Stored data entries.
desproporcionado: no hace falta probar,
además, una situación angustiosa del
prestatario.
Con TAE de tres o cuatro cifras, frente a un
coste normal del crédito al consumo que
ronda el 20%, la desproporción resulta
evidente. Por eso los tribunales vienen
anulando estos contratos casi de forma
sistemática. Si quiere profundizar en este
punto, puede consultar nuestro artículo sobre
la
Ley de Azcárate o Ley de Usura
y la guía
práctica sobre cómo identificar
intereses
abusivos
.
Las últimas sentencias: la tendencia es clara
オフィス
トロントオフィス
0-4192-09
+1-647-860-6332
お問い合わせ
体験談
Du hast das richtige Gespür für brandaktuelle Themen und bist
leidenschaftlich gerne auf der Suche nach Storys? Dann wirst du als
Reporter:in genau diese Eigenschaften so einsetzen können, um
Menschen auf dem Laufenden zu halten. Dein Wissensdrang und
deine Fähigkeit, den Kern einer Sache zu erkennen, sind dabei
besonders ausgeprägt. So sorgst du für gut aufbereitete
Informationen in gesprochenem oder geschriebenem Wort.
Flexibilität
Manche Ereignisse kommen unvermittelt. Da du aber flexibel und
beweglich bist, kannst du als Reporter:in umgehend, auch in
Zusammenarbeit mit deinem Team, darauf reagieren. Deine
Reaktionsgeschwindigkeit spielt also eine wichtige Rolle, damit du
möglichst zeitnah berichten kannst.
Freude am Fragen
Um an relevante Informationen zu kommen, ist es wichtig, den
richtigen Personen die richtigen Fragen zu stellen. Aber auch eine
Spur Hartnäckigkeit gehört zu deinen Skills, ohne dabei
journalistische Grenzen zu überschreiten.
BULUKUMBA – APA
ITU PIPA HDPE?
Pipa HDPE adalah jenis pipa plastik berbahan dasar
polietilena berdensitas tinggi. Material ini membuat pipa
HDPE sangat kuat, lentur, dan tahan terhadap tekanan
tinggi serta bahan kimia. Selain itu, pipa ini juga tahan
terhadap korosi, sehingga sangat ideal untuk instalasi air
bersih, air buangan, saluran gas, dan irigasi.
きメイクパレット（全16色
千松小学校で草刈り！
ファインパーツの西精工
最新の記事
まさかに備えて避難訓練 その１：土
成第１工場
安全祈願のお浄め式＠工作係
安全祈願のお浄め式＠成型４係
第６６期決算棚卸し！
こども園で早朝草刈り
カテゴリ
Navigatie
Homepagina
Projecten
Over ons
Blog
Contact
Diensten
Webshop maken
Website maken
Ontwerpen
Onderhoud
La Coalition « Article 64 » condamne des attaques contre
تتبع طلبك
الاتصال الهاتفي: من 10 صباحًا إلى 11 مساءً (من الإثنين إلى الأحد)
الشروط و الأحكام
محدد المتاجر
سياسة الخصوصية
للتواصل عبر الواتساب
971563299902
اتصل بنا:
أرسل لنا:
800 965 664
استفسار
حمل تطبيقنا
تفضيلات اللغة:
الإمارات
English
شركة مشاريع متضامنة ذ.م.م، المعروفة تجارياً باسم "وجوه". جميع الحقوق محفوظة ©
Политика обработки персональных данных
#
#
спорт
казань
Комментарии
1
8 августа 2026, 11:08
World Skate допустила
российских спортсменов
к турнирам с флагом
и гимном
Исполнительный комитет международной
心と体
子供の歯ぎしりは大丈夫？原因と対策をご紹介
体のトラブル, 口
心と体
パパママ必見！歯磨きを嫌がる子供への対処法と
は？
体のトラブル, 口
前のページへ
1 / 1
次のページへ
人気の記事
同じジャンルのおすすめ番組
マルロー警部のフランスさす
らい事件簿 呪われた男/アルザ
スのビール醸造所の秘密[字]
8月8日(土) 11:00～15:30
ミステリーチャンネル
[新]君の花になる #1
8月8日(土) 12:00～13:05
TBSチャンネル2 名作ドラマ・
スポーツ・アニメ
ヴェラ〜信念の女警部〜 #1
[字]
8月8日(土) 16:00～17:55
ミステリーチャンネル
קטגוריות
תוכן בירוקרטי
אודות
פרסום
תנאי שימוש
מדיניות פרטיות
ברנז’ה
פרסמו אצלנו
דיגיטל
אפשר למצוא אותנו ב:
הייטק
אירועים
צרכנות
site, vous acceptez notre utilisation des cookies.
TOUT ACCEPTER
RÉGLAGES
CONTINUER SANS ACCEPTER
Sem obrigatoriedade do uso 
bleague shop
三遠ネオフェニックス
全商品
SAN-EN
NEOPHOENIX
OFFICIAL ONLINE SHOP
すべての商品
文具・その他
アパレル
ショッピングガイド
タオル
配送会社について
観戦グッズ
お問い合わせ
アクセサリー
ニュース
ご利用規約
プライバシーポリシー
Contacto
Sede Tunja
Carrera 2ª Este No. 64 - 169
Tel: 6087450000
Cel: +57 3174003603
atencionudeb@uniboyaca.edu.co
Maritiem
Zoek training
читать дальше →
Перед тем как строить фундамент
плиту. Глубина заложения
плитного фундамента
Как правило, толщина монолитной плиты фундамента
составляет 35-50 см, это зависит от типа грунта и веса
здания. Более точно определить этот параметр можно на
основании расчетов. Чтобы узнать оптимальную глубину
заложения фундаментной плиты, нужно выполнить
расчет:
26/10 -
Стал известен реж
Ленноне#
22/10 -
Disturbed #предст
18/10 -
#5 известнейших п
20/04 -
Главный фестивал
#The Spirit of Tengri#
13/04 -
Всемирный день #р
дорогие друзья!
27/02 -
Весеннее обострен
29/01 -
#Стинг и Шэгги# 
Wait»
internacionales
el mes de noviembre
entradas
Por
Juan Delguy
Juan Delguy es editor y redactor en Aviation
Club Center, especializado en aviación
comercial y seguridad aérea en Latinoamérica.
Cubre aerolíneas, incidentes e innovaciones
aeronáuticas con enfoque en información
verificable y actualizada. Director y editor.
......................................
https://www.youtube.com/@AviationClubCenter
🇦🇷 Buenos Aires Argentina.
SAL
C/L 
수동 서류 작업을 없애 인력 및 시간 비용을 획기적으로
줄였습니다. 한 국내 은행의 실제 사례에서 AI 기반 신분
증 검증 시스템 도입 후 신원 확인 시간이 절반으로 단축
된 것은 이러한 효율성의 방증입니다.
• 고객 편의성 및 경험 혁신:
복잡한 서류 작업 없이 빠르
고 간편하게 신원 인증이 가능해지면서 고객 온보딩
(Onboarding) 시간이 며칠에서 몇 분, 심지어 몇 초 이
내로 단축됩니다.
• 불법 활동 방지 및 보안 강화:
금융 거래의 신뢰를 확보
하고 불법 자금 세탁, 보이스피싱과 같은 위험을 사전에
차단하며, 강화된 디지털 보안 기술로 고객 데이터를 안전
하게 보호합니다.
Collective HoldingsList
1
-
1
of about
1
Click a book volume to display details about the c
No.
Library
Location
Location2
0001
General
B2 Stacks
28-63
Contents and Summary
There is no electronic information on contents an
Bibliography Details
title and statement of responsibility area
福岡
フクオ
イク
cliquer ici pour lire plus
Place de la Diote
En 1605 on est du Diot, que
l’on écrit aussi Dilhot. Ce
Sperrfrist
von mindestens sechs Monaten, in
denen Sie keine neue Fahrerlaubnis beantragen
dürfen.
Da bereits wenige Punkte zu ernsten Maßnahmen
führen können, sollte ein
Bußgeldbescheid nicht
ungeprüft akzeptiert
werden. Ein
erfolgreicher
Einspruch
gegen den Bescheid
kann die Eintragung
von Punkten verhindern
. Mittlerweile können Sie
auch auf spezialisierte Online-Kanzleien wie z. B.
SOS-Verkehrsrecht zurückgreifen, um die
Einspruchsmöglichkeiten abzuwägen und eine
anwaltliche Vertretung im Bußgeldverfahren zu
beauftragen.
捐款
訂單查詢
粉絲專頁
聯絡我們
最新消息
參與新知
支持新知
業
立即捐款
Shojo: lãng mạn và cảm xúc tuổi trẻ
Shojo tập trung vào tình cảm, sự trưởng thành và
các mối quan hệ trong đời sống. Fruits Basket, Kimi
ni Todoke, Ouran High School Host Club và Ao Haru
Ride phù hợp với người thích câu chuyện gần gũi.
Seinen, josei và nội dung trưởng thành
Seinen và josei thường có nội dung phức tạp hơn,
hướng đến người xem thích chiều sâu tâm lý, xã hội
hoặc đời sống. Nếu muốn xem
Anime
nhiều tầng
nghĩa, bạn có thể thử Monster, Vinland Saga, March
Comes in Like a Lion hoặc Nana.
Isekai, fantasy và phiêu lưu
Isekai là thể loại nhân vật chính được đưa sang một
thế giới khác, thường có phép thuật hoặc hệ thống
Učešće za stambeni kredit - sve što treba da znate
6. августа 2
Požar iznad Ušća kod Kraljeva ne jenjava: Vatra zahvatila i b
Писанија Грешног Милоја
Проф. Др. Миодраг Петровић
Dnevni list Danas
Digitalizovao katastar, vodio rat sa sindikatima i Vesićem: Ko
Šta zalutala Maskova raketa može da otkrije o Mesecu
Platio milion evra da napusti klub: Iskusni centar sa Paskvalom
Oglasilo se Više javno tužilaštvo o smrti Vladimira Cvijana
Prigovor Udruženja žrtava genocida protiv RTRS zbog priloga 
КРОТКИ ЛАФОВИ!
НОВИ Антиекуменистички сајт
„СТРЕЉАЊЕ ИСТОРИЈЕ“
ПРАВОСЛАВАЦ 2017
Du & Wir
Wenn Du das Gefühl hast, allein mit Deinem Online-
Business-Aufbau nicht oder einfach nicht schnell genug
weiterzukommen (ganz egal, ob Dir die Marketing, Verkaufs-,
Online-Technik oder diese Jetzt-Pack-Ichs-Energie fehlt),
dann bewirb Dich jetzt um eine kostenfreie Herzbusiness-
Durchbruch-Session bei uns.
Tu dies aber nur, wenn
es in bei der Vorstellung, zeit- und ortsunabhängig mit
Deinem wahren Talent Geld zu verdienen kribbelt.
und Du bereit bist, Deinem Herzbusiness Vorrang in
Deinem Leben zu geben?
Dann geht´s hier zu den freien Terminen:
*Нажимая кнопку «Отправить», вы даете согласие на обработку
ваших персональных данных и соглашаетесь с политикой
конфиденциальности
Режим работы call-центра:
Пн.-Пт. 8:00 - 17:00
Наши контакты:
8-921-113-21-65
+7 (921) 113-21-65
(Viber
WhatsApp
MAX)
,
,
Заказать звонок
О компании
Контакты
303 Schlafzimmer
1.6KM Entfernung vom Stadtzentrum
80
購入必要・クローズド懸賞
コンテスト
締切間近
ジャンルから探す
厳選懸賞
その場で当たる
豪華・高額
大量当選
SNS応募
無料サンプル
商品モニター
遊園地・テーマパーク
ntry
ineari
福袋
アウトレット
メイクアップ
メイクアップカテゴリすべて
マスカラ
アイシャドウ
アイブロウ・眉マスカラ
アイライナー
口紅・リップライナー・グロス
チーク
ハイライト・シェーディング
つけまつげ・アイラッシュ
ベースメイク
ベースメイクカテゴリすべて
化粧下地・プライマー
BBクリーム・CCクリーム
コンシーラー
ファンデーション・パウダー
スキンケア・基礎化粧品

PROBLEM STATEMENT. The expected answer is a copy of every line in the entries that holds the word "nicht".

SOLUTION TO THIS EXERCISE.
Bußgeldbescheid nicht
Business-Aufbau nicht oder einfach nicht schnell genug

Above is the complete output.